== What needs to be done ==
Return the lines below in which the string "picture" occurs.

Dataset entries
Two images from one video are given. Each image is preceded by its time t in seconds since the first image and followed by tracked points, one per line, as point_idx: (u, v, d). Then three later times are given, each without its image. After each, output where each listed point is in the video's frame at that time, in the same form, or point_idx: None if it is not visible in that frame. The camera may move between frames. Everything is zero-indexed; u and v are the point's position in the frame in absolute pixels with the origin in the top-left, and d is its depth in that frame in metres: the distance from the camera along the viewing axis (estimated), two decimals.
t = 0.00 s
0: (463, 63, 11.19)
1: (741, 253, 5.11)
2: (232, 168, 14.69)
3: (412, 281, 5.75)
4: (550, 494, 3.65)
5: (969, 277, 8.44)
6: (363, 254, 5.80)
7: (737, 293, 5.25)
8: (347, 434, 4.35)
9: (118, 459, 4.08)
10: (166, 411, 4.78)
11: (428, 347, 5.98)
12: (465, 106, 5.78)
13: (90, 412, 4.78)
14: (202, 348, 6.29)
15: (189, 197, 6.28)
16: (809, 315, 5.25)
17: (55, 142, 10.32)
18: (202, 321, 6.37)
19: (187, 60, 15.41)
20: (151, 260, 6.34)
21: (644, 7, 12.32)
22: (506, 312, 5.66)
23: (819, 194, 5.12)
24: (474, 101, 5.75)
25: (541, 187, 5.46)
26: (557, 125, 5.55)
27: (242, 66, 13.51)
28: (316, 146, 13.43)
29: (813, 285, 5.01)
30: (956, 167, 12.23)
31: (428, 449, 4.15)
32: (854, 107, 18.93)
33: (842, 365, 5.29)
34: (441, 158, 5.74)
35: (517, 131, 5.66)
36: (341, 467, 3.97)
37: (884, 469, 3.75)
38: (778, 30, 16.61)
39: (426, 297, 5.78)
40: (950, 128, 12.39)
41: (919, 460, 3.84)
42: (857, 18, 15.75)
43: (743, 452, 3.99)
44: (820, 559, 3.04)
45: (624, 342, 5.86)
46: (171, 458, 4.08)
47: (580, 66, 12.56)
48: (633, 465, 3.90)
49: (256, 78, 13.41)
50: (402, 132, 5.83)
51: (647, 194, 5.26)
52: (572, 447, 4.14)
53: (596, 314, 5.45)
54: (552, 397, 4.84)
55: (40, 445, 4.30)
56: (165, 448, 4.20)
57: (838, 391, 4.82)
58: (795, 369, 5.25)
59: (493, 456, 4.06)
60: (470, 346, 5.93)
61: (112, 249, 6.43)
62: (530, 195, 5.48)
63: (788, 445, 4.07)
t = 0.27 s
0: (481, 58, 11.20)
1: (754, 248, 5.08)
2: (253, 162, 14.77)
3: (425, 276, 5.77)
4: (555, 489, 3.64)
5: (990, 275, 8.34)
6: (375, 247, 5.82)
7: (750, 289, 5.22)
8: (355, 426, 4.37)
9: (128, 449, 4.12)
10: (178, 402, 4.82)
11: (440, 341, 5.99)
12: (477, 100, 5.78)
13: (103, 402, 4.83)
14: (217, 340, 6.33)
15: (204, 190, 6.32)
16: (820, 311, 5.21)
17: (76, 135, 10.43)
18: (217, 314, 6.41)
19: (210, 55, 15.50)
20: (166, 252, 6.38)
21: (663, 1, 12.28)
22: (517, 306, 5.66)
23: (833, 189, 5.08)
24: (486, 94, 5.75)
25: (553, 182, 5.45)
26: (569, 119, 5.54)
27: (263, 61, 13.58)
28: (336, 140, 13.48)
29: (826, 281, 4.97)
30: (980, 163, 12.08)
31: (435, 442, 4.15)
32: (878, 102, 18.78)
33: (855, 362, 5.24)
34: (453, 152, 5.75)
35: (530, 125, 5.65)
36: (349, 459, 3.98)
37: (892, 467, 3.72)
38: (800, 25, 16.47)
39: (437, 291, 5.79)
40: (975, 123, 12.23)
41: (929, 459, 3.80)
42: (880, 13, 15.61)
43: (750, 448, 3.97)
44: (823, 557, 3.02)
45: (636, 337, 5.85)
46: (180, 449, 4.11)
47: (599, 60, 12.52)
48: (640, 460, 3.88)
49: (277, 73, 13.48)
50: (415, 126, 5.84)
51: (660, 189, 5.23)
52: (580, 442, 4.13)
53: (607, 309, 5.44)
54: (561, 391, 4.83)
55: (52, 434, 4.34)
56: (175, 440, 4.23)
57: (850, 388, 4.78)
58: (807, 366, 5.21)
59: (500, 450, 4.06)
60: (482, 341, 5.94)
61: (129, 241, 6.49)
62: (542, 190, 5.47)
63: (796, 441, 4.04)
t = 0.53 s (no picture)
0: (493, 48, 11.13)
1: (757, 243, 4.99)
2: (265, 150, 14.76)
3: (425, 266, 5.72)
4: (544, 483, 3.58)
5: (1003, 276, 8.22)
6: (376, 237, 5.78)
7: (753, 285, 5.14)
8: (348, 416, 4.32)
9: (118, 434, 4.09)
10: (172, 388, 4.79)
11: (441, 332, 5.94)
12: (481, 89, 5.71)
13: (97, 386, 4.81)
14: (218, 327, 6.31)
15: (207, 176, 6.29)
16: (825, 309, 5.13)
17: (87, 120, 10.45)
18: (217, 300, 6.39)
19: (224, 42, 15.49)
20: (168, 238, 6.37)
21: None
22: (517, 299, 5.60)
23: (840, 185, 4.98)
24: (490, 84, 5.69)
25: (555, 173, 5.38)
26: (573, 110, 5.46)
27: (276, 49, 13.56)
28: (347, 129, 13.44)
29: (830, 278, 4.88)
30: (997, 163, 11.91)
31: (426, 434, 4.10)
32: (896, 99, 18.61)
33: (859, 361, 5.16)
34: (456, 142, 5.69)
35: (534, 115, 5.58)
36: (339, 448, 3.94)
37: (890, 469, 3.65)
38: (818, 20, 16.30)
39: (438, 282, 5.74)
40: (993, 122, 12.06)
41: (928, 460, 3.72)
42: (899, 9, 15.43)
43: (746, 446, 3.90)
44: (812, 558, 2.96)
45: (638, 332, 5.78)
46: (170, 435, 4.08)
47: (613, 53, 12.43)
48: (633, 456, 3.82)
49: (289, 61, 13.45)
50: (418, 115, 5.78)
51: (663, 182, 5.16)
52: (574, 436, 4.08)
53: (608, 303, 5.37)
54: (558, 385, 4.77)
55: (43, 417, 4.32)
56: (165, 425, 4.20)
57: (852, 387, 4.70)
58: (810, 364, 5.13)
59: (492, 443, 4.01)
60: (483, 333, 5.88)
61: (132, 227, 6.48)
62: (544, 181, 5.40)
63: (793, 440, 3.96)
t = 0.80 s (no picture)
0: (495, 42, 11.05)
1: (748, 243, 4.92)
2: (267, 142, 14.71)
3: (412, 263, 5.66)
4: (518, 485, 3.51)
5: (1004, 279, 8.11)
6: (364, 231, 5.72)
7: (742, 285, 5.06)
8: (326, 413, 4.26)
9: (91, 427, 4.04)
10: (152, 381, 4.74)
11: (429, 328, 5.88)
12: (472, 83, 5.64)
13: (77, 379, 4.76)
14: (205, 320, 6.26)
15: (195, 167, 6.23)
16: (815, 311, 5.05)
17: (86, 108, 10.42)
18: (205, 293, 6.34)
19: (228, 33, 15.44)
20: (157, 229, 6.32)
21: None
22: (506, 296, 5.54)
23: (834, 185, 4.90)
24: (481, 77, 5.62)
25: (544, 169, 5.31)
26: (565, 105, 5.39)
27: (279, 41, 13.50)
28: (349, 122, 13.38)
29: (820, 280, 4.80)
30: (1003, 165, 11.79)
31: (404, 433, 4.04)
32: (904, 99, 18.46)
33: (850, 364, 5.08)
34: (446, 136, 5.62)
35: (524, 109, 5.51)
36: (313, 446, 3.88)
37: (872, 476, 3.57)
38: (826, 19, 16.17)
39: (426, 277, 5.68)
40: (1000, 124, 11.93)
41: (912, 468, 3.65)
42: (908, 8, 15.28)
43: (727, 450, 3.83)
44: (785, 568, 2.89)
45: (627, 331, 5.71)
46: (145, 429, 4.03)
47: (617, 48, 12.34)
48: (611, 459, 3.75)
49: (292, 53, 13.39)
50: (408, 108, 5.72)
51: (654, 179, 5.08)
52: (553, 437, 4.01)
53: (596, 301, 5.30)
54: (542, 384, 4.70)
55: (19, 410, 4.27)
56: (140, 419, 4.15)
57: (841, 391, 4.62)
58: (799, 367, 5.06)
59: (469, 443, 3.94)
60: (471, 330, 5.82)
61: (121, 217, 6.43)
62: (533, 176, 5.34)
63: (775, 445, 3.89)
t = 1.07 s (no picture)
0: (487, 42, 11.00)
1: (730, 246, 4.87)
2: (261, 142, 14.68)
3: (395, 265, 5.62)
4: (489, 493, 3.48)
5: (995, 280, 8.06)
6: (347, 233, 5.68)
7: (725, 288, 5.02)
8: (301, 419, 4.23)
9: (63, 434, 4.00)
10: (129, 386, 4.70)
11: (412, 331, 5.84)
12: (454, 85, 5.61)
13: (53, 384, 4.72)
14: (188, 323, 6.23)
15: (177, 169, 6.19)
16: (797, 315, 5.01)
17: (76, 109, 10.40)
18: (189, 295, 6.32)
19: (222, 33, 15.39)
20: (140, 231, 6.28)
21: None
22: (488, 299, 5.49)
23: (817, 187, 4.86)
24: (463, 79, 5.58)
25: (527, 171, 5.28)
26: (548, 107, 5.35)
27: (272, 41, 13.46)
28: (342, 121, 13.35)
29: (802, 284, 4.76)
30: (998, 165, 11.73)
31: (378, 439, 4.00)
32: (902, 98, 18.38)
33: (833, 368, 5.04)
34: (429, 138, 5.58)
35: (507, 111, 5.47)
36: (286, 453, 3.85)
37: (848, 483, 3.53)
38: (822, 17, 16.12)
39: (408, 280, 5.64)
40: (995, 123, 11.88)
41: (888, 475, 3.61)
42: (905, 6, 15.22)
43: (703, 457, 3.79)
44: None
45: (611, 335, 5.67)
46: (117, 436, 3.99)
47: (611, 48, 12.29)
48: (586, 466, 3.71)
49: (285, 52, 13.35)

== Answer section ==
t = 0.53 s (no picture)
t = 0.80 s (no picture)
t = 1.07 s (no picture)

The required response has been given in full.